Peserta juga diwajibkan memiliki kemampuan mengoperasikan komputer dan terdaftar sebagai peserta aktif BPJS Kesehatan. Seluruh pendaftar akan melalui serangkaian tahapan seleksi ketat, mulai dari verifikasi dokumen hingga ujian kompetensi.

Tahapan seleksi dimulai dengan Computer Assisted Test (CAT) dan Medical Check Up (MCU). Peserta yang dinyatakan lolos seleksi akan diwajibkan mengikuti pendidikan dan pelatihan khusus sebelum diberangkatkan ke Tanah Suci.

Pendaftaran seleksi petugas haji 2027 akan ditutup pada 31 Agustus 2026 pukul 23.59 WIB. Sementara itu, jadwal pelaksanaan tes CAT telah ditetapkan untuk berlangsung pada 5 September 2026 mendatang.

Selain syarat umum, terdapat ketentuan khusus untuk tiap formasi petugas. Formasi pelayanan akomodasi, konsumsi, dan transportasi menetapkan batas usia 25 hingga 55 tahun.

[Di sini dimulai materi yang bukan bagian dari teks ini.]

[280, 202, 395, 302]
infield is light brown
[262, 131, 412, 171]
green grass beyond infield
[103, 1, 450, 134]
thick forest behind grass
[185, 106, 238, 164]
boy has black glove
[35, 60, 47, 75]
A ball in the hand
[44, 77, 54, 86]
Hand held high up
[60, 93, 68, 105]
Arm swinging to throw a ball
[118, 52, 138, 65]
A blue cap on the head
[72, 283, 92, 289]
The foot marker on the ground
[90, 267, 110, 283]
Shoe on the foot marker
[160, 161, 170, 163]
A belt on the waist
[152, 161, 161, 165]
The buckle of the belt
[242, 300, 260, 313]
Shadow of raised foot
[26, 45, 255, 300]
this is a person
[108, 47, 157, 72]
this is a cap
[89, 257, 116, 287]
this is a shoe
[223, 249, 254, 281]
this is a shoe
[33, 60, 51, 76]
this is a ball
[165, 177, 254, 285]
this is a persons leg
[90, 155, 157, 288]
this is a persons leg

Untuk formasi Pembimbing Ibadah, usia minimal adalah 35 tahun dan maksimal 60 tahun. Kandidat wajib sudah menunaikan ibadah haji serta memiliki sertifikat pembimbing ibadah haji yang sah.

Formasi Media Center Haji (MCH) dikhususkan bagi jurnalis media konvensional atau organisasi masyarakat yang terverifikasi Dewan Pers. Syarat utamanya adalah memiliki Sertifikat Uji Kompetensi Wartawan (UKW).

Terakhir, formasi layanan jemaah lansia dan disabilitas menetapkan batas usia 25 hingga 45 tahun. Pelamar diutamakan memiliki pengalaman dalam penanganan lansia serta kemampuan bahasa isyarat sebagai nilai tambah.